Sickness Certificates

You do not require a doctor's sickness certificate for any illness lasting seven days or less. Your employer may, however, require you to complete a self-certification form (SC2) which is available from your employer or on the HMRC website.

Evidence that you are sickWoman blowing nose

If you are sick for more than seven days, your employer can ask you to give them some form of medical evidence to support payment of SSP (Statutory Sick Pay).

It is up to your employer to decide whether you are incapable of work. A medical certificate, now called a 'Statement of Fitness for Work’ (see below) from your doctor is strong evidence that you are sick and would normally be accepted unless there is evidence to prove otherwise.

You could also provide evidence from someone who is not a medical practitioner, e.g. a dentist. Your employer will decide whether or not this evidence is acceptable. If your employer has any doubts, they may still ask for a medical certificate from your GP.

Statement of Fitness for Work - ’Fit Note'

The 'fit note' was introduced on 6 April 2010. With your employer's support, the note will help you return to work sooner by providing more information about the effects of your illness or injury.

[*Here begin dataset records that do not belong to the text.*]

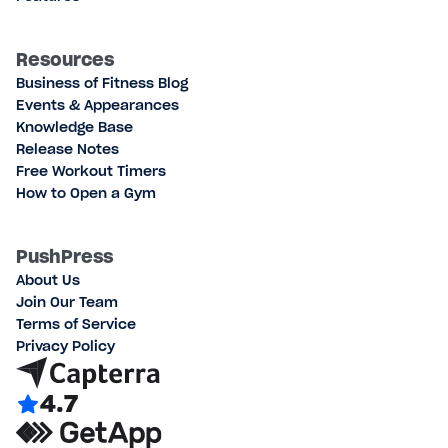
Resources
Business of Fitness Blog
Events & Appearances
Knowledge Base
Release Notes
Free Workout Timers
How to Open a Gym
PushPress
About Us
Join Our Team
Terms of Service
Privacy Policy
4.7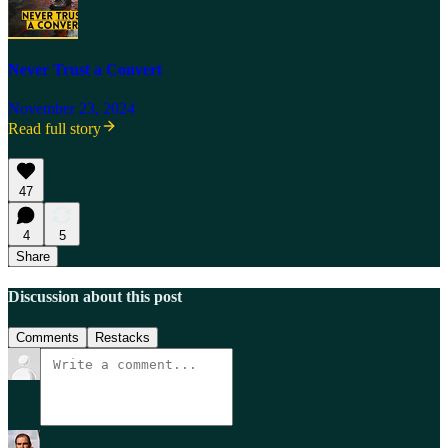
Never Trust a Convert
November 23, 2024
Read full story
47
4
5
Share
Discussion about this post
Comments
Restacks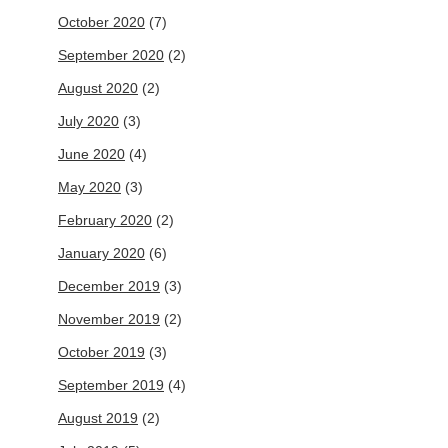
October 2020
(7)
September 2020
(2)
August 2020
(2)
July 2020
(3)
June 2020
(4)
May 2020
(3)
February 2020
(2)
January 2020
(6)
December 2019
(3)
November 2019
(2)
October 2019
(3)
September 2019
(4)
August 2019
(2)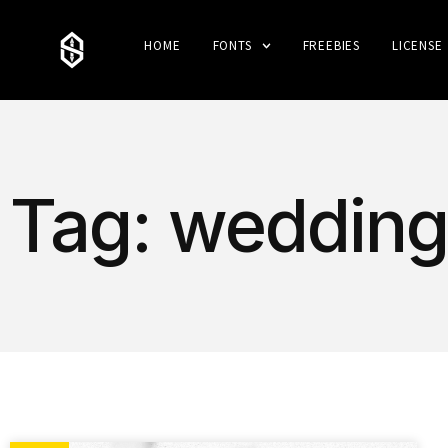
HOME
FONTS
FREEBIES
LICENSE
Tag: wedding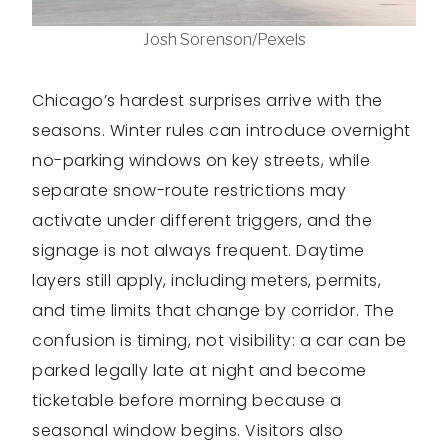
Josh Sorenson/Pexels
Chicago’s hardest surprises arrive with the
seasons. Winter rules can introduce overnight
no-parking windows on key streets, while
separate snow-route restrictions may
activate under different triggers, and the
signage is not always frequent. Daytime
layers still apply, including meters, permits,
and time limits that change by corridor. The
confusion is timing, not visibility: a car can be
parked legally late at night and become
ticketable before morning because a
seasonal window begins. Visitors also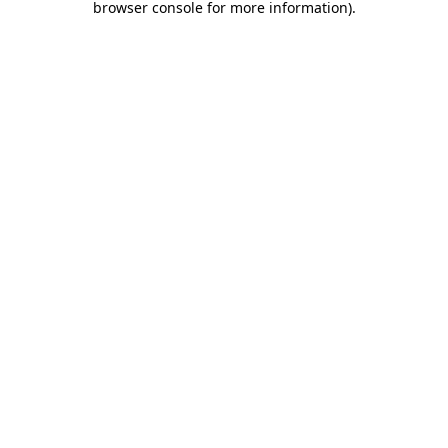
browser console for more information)
.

For more information see the DirectGov website (where this information was sourced)

The Health and Social Care Information Centre will collect weekly data extracts via the GP clinical system suppliers, commencing on or after Wednesday 27 January 2016. The data is being collected on behalf of the Department for Work and Pensions to:

  • Undertake research analysis to inform policy relating to employment and sickness absence, including evaluation of the Fit for Work programme.
  • Help identify geographic level differences in return to work so that national and local providers can respond to provide appropriate services.

The data collected is anonymised data and, includes the type and duration of the fit note; recommendations for adjustments to enable a return to work; diagnostic codes; geographic area and gender.